▶ What you will do
Using the entries that follow, state how many lines contain "included", with no other words.
** Opening Input block **
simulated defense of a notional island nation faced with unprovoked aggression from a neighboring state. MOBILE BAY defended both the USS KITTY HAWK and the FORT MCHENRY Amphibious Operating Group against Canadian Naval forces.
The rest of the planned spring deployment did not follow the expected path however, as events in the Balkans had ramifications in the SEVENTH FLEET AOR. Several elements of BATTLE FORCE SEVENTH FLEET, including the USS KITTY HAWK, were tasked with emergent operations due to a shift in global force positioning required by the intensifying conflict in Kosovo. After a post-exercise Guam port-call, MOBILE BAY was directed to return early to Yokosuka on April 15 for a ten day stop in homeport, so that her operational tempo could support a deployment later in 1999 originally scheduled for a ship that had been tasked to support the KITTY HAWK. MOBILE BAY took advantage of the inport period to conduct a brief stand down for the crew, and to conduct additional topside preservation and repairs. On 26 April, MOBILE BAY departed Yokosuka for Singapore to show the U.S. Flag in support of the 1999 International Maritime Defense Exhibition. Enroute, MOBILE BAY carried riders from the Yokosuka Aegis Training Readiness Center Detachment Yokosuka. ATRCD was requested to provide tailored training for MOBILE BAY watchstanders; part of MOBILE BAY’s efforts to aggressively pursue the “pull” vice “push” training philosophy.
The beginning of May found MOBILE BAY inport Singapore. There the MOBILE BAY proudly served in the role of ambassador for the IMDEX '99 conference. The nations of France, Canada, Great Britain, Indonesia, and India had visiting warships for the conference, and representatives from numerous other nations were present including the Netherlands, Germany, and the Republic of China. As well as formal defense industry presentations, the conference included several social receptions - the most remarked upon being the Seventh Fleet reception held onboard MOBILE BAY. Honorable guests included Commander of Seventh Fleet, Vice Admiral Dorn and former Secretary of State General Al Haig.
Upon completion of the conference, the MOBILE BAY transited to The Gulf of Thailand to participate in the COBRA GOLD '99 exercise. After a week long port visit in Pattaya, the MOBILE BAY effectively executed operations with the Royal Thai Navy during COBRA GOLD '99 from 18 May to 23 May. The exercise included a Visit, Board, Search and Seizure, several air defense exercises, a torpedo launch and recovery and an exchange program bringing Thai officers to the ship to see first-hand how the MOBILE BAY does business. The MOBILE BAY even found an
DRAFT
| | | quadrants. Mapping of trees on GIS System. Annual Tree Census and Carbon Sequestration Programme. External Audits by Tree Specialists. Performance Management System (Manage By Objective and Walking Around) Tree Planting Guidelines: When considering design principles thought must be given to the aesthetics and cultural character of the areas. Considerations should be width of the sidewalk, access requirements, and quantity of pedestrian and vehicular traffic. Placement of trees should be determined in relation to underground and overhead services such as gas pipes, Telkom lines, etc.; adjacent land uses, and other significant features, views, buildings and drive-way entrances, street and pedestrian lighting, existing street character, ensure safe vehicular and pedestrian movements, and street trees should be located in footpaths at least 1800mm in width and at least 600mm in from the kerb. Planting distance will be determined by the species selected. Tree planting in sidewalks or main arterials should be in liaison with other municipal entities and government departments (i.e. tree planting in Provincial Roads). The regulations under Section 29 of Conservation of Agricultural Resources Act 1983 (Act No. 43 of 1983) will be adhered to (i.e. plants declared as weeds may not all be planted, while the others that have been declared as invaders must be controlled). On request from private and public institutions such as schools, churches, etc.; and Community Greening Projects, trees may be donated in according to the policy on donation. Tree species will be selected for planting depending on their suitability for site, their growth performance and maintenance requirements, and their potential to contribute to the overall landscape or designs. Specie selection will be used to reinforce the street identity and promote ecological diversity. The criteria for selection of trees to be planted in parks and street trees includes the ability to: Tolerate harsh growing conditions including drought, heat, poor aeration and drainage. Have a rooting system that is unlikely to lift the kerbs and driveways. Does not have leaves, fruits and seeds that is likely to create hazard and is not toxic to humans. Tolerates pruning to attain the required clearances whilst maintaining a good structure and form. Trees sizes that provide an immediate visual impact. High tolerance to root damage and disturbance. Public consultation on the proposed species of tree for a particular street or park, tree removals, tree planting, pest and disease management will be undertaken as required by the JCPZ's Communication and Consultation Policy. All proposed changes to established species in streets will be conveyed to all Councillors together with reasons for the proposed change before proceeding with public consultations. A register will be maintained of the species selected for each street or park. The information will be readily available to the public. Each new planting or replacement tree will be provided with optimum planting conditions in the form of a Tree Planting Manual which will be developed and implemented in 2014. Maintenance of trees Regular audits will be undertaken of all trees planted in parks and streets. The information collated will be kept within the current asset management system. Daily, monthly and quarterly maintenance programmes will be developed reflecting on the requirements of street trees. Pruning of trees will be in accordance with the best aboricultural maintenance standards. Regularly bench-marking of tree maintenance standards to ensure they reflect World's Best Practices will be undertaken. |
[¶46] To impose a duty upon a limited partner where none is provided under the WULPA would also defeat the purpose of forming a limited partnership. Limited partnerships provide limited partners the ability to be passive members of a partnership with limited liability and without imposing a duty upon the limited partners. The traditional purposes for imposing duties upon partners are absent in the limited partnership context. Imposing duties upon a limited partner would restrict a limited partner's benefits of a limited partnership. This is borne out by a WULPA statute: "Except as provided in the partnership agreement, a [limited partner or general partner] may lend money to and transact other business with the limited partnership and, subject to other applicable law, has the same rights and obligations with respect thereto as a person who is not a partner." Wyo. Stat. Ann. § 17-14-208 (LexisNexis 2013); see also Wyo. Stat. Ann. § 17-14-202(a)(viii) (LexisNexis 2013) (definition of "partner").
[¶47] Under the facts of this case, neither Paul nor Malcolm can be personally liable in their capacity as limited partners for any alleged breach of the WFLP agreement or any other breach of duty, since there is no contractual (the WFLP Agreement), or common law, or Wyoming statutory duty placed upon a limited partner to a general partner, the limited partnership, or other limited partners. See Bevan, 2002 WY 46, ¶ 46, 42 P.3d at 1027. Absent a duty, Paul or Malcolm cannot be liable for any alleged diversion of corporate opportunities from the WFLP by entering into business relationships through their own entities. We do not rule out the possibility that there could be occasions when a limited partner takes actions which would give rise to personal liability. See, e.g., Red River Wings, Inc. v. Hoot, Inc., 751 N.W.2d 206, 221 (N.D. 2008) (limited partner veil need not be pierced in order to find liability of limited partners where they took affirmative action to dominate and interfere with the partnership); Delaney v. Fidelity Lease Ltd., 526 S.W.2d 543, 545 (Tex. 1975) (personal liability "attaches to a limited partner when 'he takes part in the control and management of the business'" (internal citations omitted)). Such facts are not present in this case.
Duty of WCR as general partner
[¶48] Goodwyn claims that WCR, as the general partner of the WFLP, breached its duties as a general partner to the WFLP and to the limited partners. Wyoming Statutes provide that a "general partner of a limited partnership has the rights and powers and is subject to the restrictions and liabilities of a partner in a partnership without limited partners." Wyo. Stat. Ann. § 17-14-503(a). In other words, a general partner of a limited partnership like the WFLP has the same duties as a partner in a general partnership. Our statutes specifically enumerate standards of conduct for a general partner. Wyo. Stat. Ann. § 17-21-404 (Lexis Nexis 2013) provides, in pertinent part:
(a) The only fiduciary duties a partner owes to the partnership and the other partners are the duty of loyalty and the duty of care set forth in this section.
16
** Closing Input block **
▶ Your solution
2